Wiggling it beats a path for a better performance at school

Marching, wiggling and tapping a beat aids young children to develop their self-regulation skills and improve school readiness, as shown in newly-published QUT early childhood research.

Associate Professor Kate Williams designed a low-cost preschool program focussing exclusively on rhythm and movement activities linked to pathways in the brain to support attentional and emotional development.

“Think heads, shoulders, knees and toes but do the actions backwards while you sing forwards. It tricks the brain into gear,” Assoc Prof Williams said.

The Queensland study, involving 113 children from lower socioeconomic communities, measured the effectiveness of the program to boost self-regulation skills.

“Being able to control your own emotions, cognition and behaviours is an important predictor of school readiness and early school achievement,” Assoc Prof Williams said.

“The aim is for regular sessions to be introduced into daily activities of young children to help support their attentional and emotional regulation skills, inhibition and working memory. We want all early childhood teachers to feel confident to run these fun and important activities.”

The findings have been published in the international peer-reviewed journal Psychology of Music.

The study is a unique investigation about preschool children and the application of a rhythm and movement program to address socioeconomic-related school readiness and achievement gaps.

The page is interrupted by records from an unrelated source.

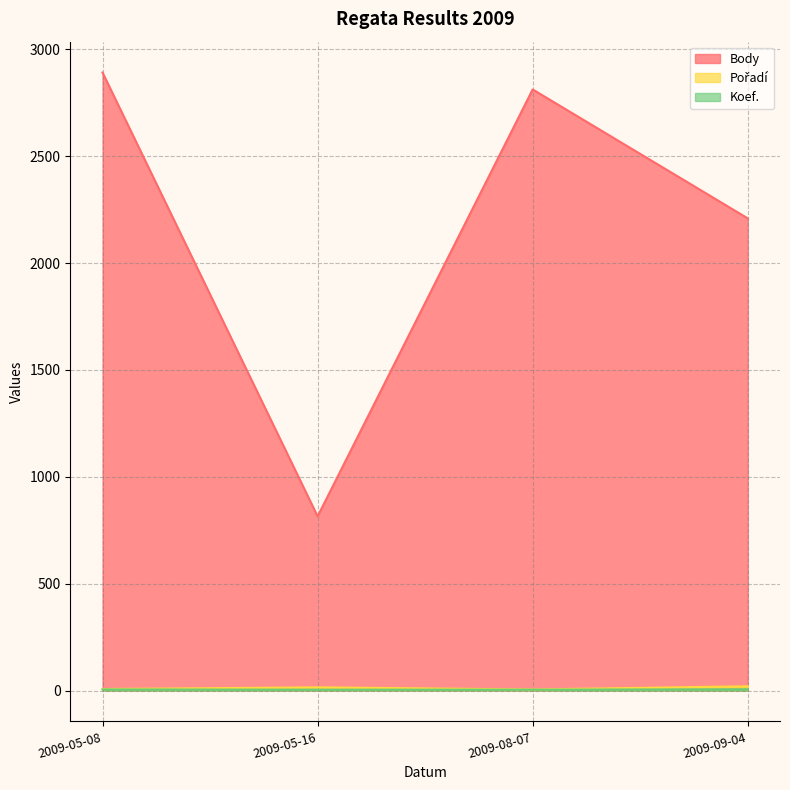

At 2009-08-07, list the series in order from largest to smallest.

Body, Pořadí, Koef.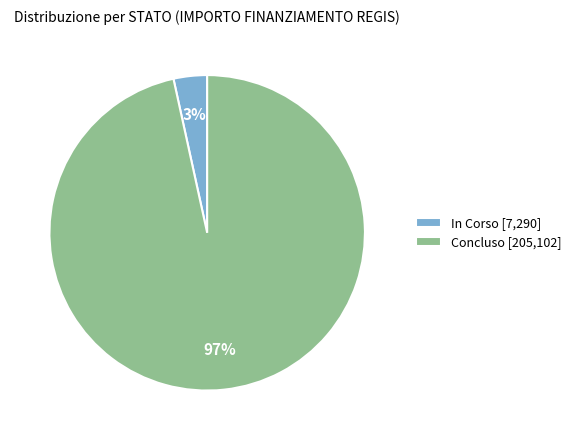

To the nearest percent, what is the average slice percentage?

50%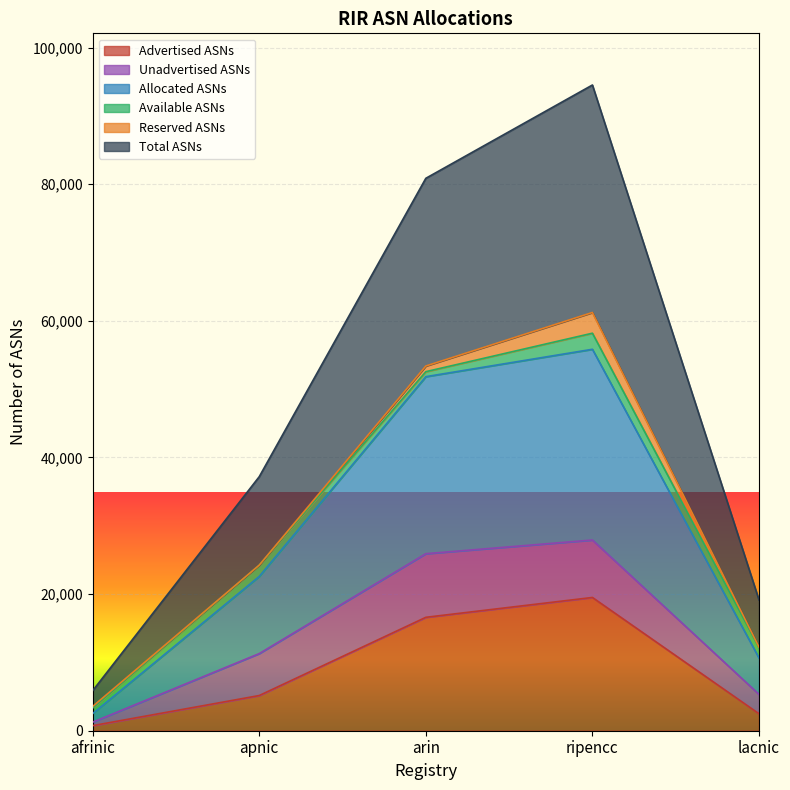

What is the sum of all Total ASNs values?

237587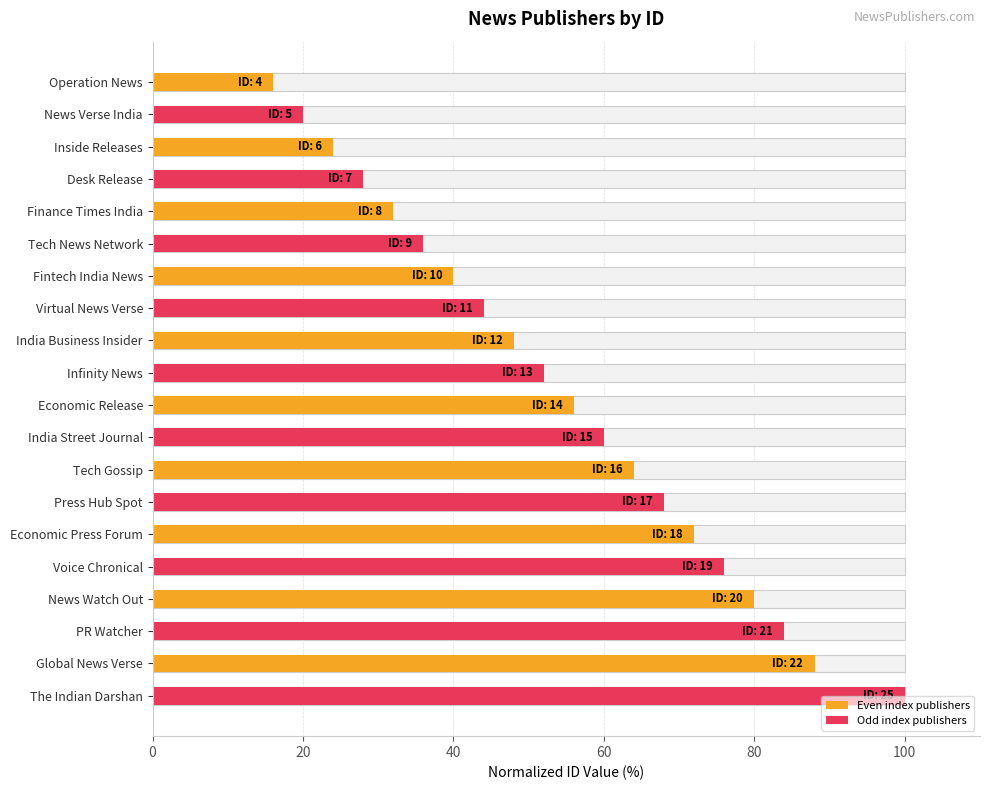

How many data points are less than 56?

10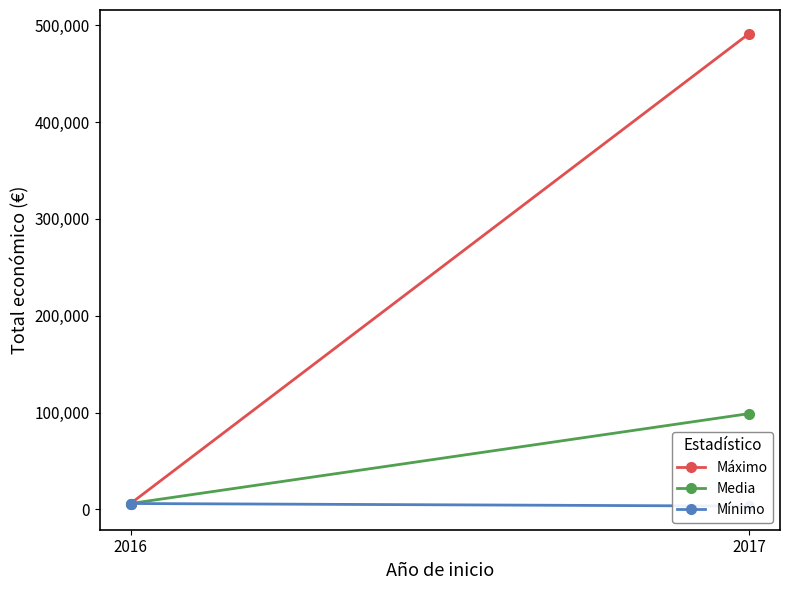

What is the value of the Media point at the 2nd from the left?

98880.8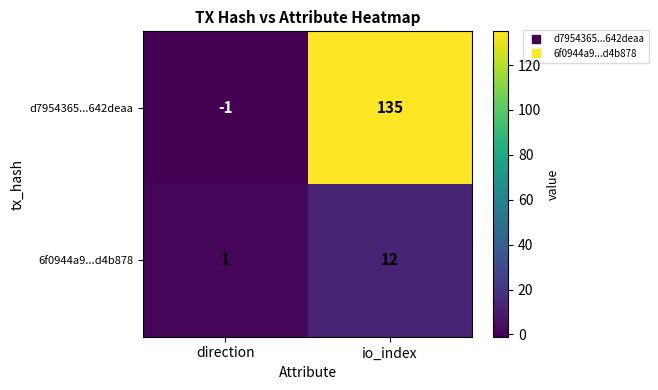

The 6f0944a9...d4b878 series shows 1 at direction. True or false?

True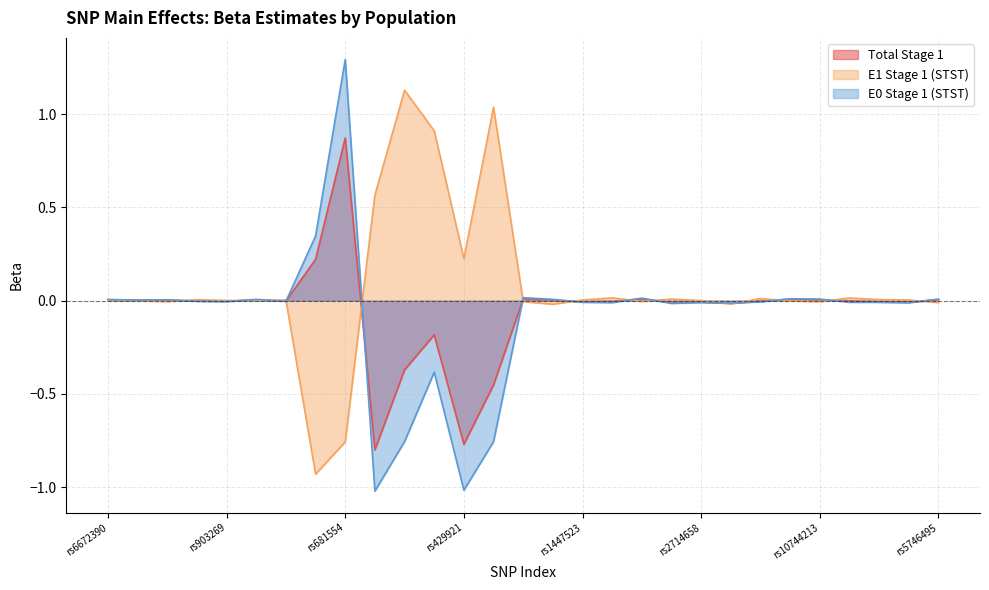

At how many categories does at least one series exceed 0?

28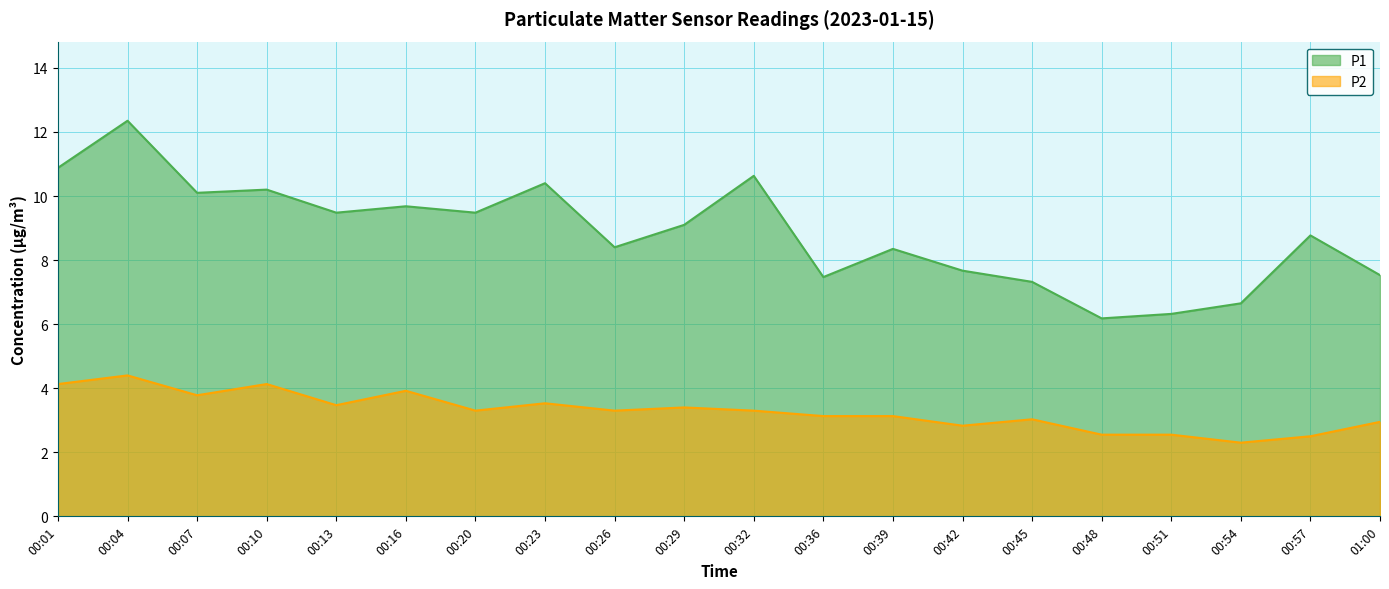

How many data points in P2 are less than 3?

6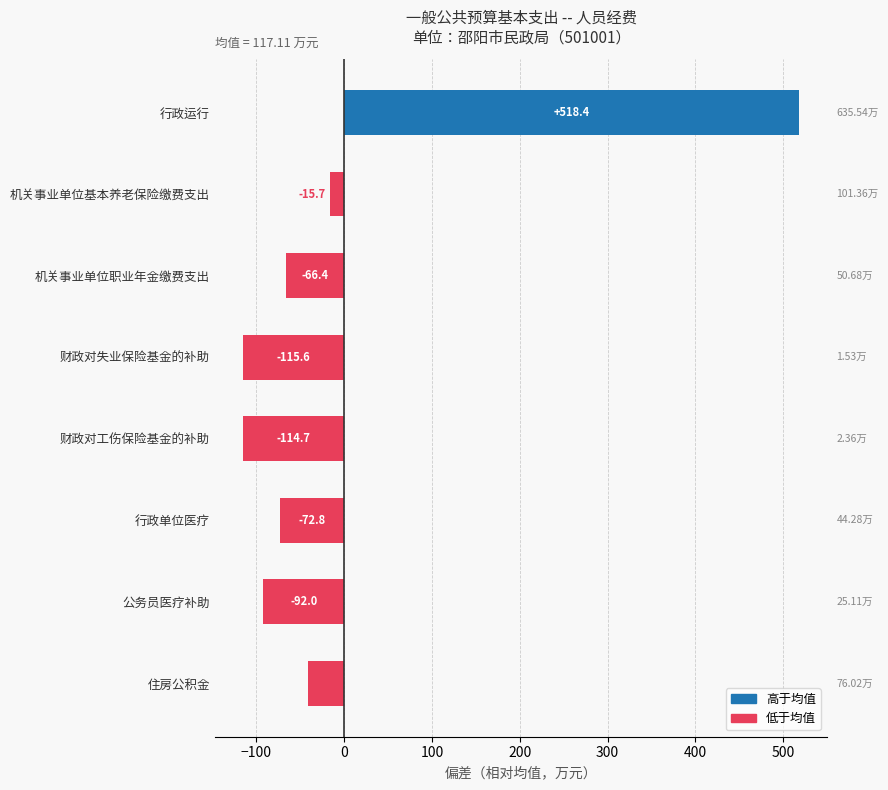

How many distinct data groups are displayed?

1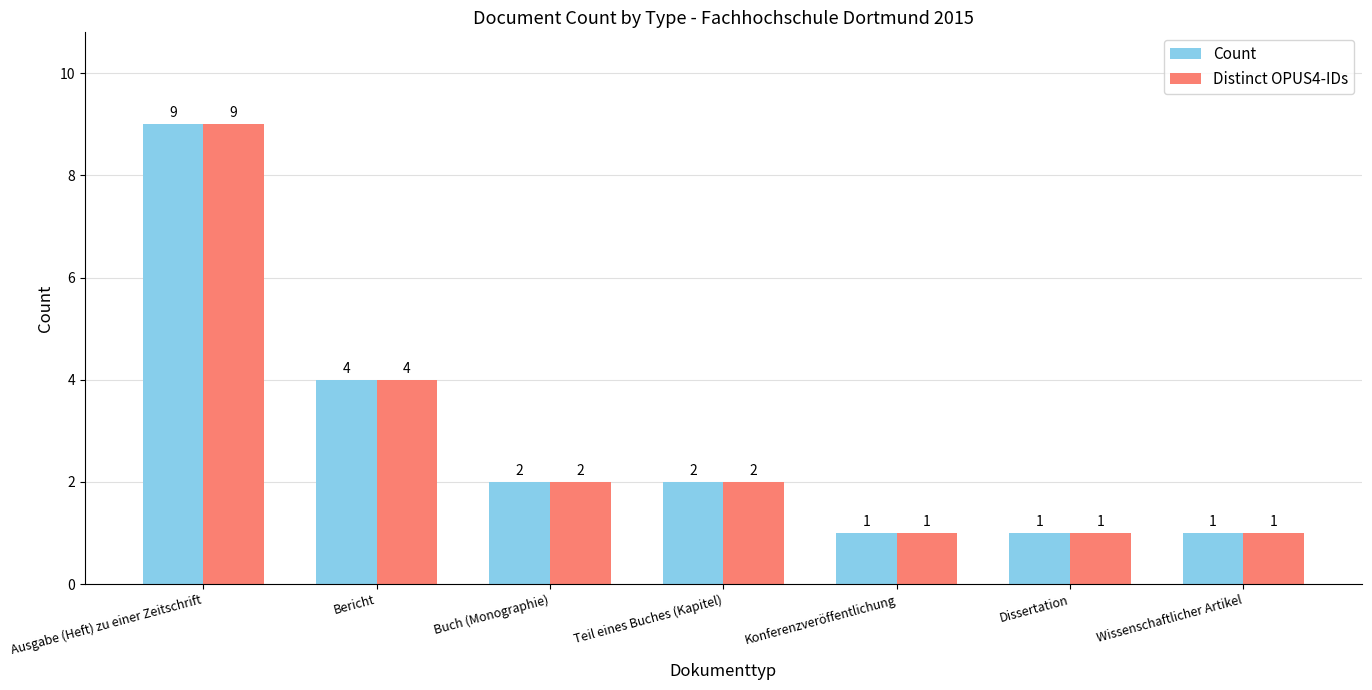

Reading left to right, extract all data points from this chart.

Count: 9	4	2	2	1	1	1
Distinct OPUS4-IDs: 9	4	2	2	1	1	1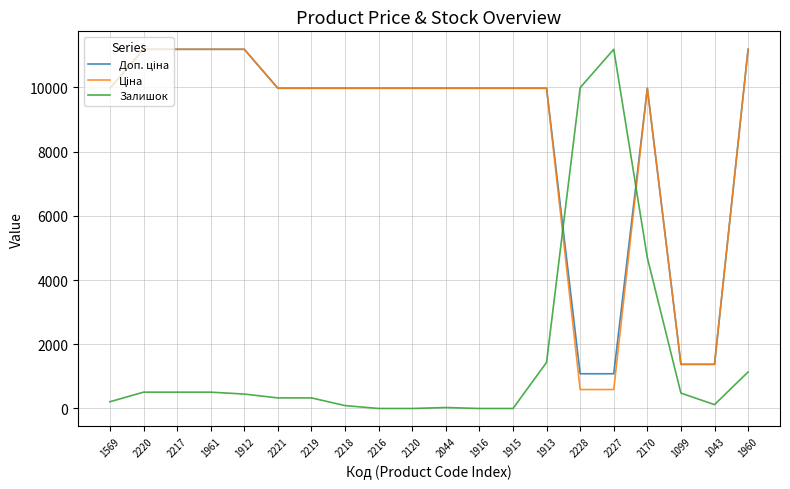

True or false: Залишок has a value of 3235.8 at 2227.

False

Assoc Prof Williams said differences in neurological processes can produce educational inequalities for young children who experience disadvantage. It’s been identified by UNICEF as an international priority.

The study recognises what Assoc Prof Williams describes as the ‘musician advantage’—enhanced neural plasticity and executive functioning—particularly among children given formal musical instruction.

“The children who have music lessons from a young age are often from families who can afford them,” she said.

“The problem is that the children who most need the musician advantage miss out because it isn’t affordable for all families to access highly quality music programs”.

She said the benefits of early shared book reading between parents and children have long been established.

Another recent Australian study, led by Assoc Prof Williams, was the first to show that early shared music activities in the home also contributed to positive development.